- _ASSIGNED TASK_
What you produce should match the records below precisely, except that images are removed.

- _Collected data_

○ ○ ○

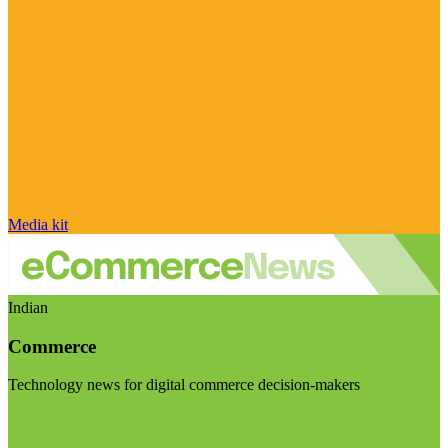
Media kit
Indian
Commerce
Technology news for digital commerce decision-makers
Visit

○ ○ ○

- _RESPONSE BELOW_
Media kit
Indian
Commerce
Technology news for digital commerce decision-makers
Visit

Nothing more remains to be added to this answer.